## Problem details:
Reproduce word for word all the text in the data below, leaving out the pictures.

## Source data:
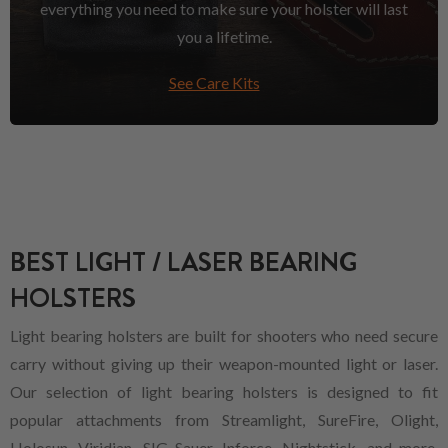
everything you need to make sure your holster will last
you a lifetime.
See Care Kits
BEST LIGHT / LASER BEARING
HOLSTERS
Light bearing holsters are built for shooters who need secure
carry without giving up their weapon-mounted light or laser.
Our selection of light bearing holsters is designed to fit
popular attachments from Streamlight, SureFire, Olight,
Holosun, Viridian, SIG Sauer, Inforce, Nightstick, and more,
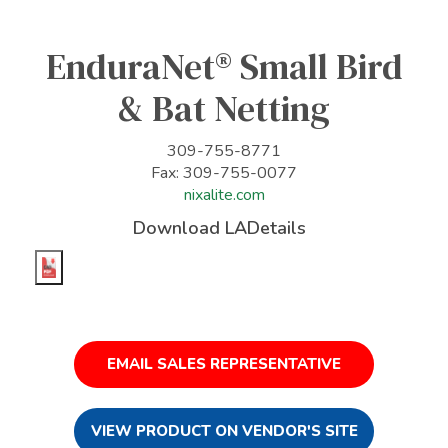
EnduraNet® Small Bird
& Bat Netting
309-755-8771
Fax: 309-755-0077
nixalite.com
Download LADetails
EMAIL SALES REPRESENTATIVE
VIEW PRODUCT ON VENDOR'S SITE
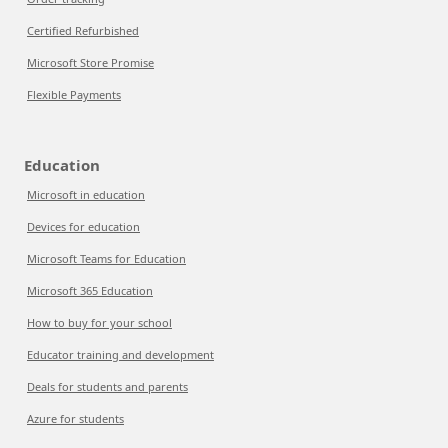
Certified Refurbished
Microsoft Store Promise
Flexible Payments
Education
Microsoft in education
Devices for education
Microsoft Teams for Education
Microsoft 365 Education
How to buy for your school
Educator training and development
Deals for students and parents
Azure for students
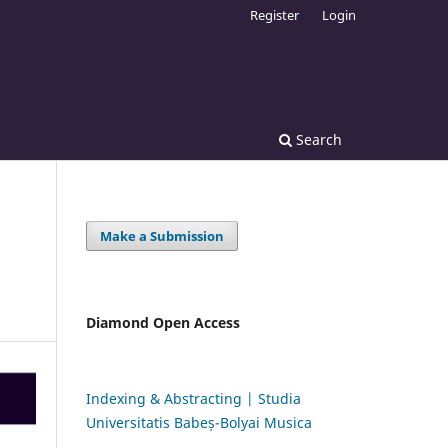
Register
Login
Search
Make a Submission
Diamond Open Access
Indexing & Abstracting | Studia
Universitatis Babeș-Bolyai Musica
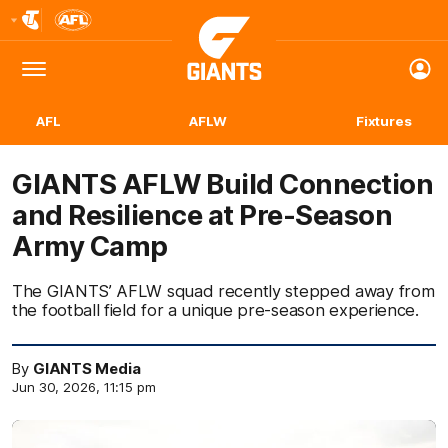
Club
Logo
Menu
Club
Logo
AFL
AFLW
Fixtures
GIANTS AFLW Build Connection
and Resilience at Pre-Season
Army Camp
The GIANTS’ AFLW squad recently stepped away from
the football field for a unique pre-season experience.
By
GIANTS Media
Jun 30, 2026, 11:15 pm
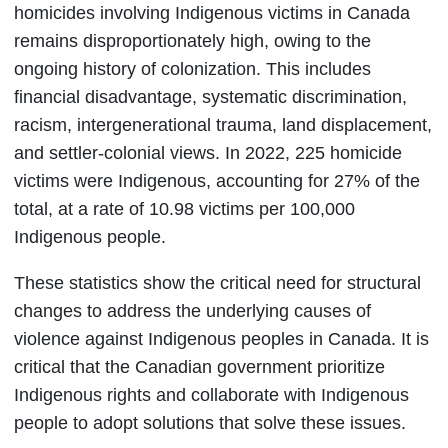
homicides involving Indigenous victims in Canada
remains disproportionately high, owing to the
ongoing history of colonization. This includes
financial disadvantage, systematic discrimination,
racism, intergenerational trauma, land displacement,
and settler-colonial views. In 2022, 225 homicide
victims were Indigenous, accounting for 27% of the
total, at a rate of 10.98 victims per 100,000
Indigenous people.
These statistics show the critical need for structural
changes to address the underlying causes of
violence against Indigenous peoples in Canada. It is
critical that the Canadian government prioritize
Indigenous rights and collaborate with Indigenous
people to adopt solutions that solve these issues.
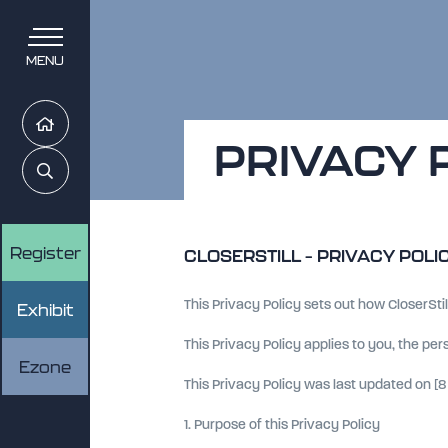
MENU
Home
PRIVACY 
Search
Register
CLOSERSTILL – PRIVACY POLI
This Privacy Policy sets out how CloserStil
Exhibit
This Privacy Policy applies to you, the pe
Ezone
This Privacy Policy was last updated on [8 
1. Purpose of this Privacy Policy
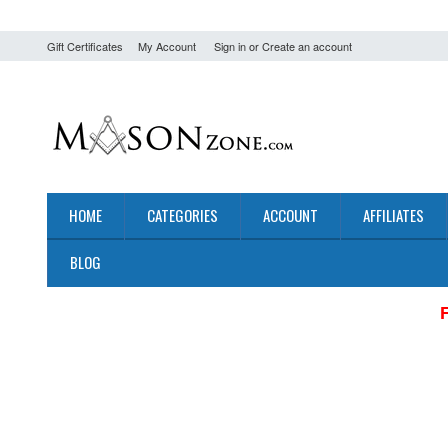
Gift Certificates
My Account
Sign in
or
Create an account
HOME
CATEGORIES
ACCOUNT
AFFILIATES
BLOG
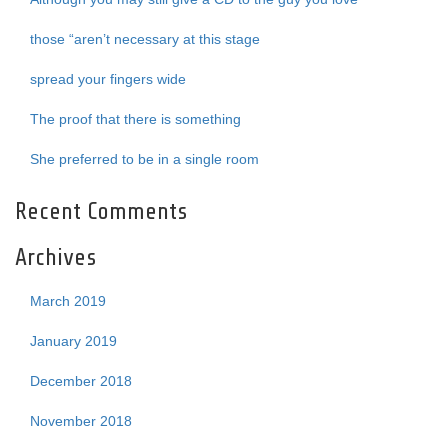
those “aren’t necessary at this stage
spread your fingers wide
The proof that there is something
She preferred to be in a single room
Recent Comments
Archives
March 2019
January 2019
December 2018
November 2018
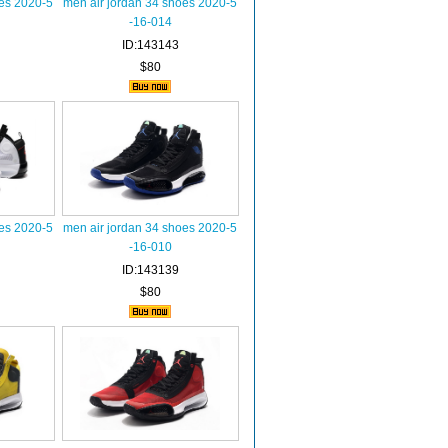
oes 2020-5
men air jordan 34 shoes 2020-5
-16-014
ID:143143
$80
oes 2020-5
men air jordan 34 shoes 2020-5
-16-010
ID:143139
$80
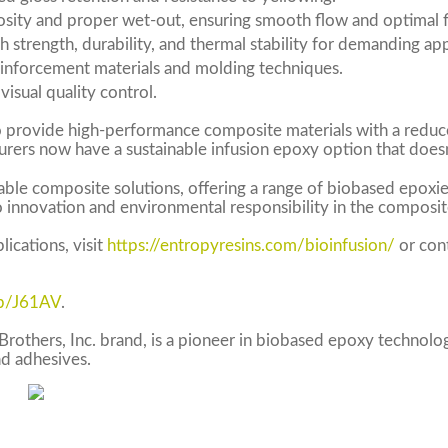
sity and proper wet-out, ensuring smooth flow and optimal f
h strength, durability, and thermal stability for demanding app
inforcement materials and molding techniques.
visual quality control.
o provide high-performance composite materials with a reduc
urers now have a sustainable infusion epoxy option that does
able composite solutions, offering a range of biobased epoxies
 innovation and environmental responsibility in the composit
ications, visit
https://entropyresins.com/bioinfusion/
or con
/b/J61AV
.
Brothers, Inc. brand, is a pioneer in biobased epoxy technolo
nd adhesives.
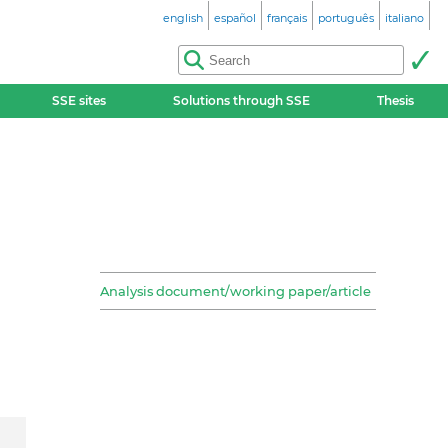
english
español
français
português
italiano
SSE sites
Solutions through SSE
Thesis
Analysis document/working paper/article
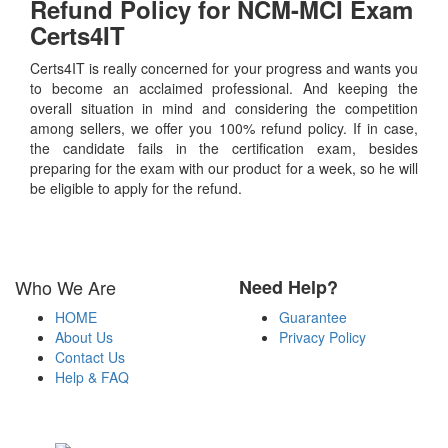
Refund Policy for
NCM-MCI
Exam
Certs4IT
Certs4IT is really concerned for your progress and wants you
to become an acclaimed professional. And keeping the
overall situation in mind and considering the competition
among sellers, we offer you 100% refund policy. If in case,
the candidate fails in the certification exam, besides
preparing for the exam with our product for a week, so he will
be eligible to apply for the refund.
Who We Are
Need Help?
HOME
Guarantee
About Us
Privacy Policy
Contact Us
Help & FAQ
Payment Methods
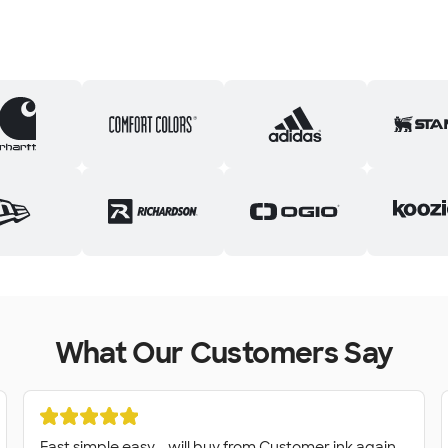
What Our Customers Say
Fast simple easy - will buy from Customer ink again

## Solution:
everything you need to make sure your holster will last
you a lifetime.
See Care Kits
BEST LIGHT / LASER BEARING
HOLSTERS
Light bearing holsters are built for shooters who need secure
carry without giving up their weapon-mounted light or laser.
Our selection of light bearing holsters is designed to fit
popular attachments from Streamlight, SureFire, Olight,
Holosun, Viridian, SIG Sauer, Inforce, Nightstick, and more,
EnduraNet® Small Bird
& Bat Netting
309-755-8771
Fax: 309-755-0077
nixalite.com
Download LADetails
EMAIL SALES REPRESENTATIVE
VIEW PRODUCT ON VENDOR'S SITE
Certified Refurbished
Microsoft Store Promise
Flexible Payments
Education
Microsoft in education
Devices for education
Microsoft Teams for Education
Microsoft 365 Education
How to buy for your school
Educator training and development
Deals for students and parents
Azure for students
Register
Login
Search
Make a Submission
Diamond Open Access
Indexing & Abstracting | Studia
Universitatis Babeș-Bolyai Musica
Club
Logo
Menu
Club
Logo
AFL
AFLW
Fixtures
GIANTS AFLW Build Connection
and Resilience at Pre-Season
Army Camp
The GIANTS’ AFLW squad recently stepped away from
the football field for a unique pre-season experience.
By
GIANTS Media
Jun 30, 2026, 11:15 pm
homicides involving Indigenous victims in Canada
remains disproportionately high, owing to the
ongoing history of colonization. This includes
financial disadvantage, systematic discrimination,
racism, intergenerational trauma, land displacement,
and settler-colonial views. In 2022, 225 homicide
victims were Indigenous, accounting for 27% of the
total, at a rate of 10.98 victims per 100,000
Indigenous people.
These statistics show the critical need for structural
changes to address the underlying causes of
violence against Indigenous peoples in Canada. It is
critical that the Canadian government prioritize
Indigenous rights and collaborate with Indigenous
people to adopt solutions that solve these issues.
MENU
Home
PRIVACY 
Search
Register
CLOSERSTILL – PRIVACY POLI
This Privacy Policy sets out how CloserStil
Exhibit
This Privacy Policy applies to you, the pe
Ezone
This Privacy Policy was last updated on [8 
1. Purpose of this Privacy Policy
Gift Certificates
My Account
Sign in
or
Create an account
HOME
CATEGORIES
ACCOUNT
AFFILIATES
BLOG
those “aren’t necessary at this stage
spread your fingers wide
The proof that there is something
She preferred to be in a single room
Recent Comments
Archives
March 2019
January 2019
December 2018
November 2018
oes 2020-5
men air jordan 34 shoes 2020-5
-16-014
ID:143143
$80
oes 2020-5
men air jordan 34 shoes 2020-5
-16-010
ID:143139
$80
sity and proper wet-out, ensuring smooth flow and optimal f
h strength, durability, and thermal stability for demanding app
inforcement materials and molding techniques.
visual quality control.
o provide high-performance composite materials with a reduc
urers now have a sustainable infusion epoxy option that does
able composite solutions, offering a range of biobased epoxies
 innovation and environmental responsibility in the composit
ications, visit
https://entropyresins.com/bioinfusion/
or con
/b/J61AV
.
Brothers, Inc. brand, is a pioneer in biobased epoxy technolo
nd adhesives.
english
español
français
português
italiano
SSE sites
Solutions through SSE
Thesis
Analysis document/working paper/article
Refund Policy for
NCM-MCI
Exam
Certs4IT
Certs4IT is really concerned for your progress and wants you
to become an acclaimed professional. And keeping the
overall situation in mind and considering the competition
among sellers, we offer you 100% refund policy. If in case,
the candidate fails in the certification exam, besides
preparing for the exam with our product for a week, so he will
be eligible to apply for the refund.
Who We Are
Need Help?
HOME
Guarantee
About Us
Privacy Policy
Contact Us
Help & FAQ
Payment Methods
What Our Customers Say
Fast simple easy - will buy from Customer ink again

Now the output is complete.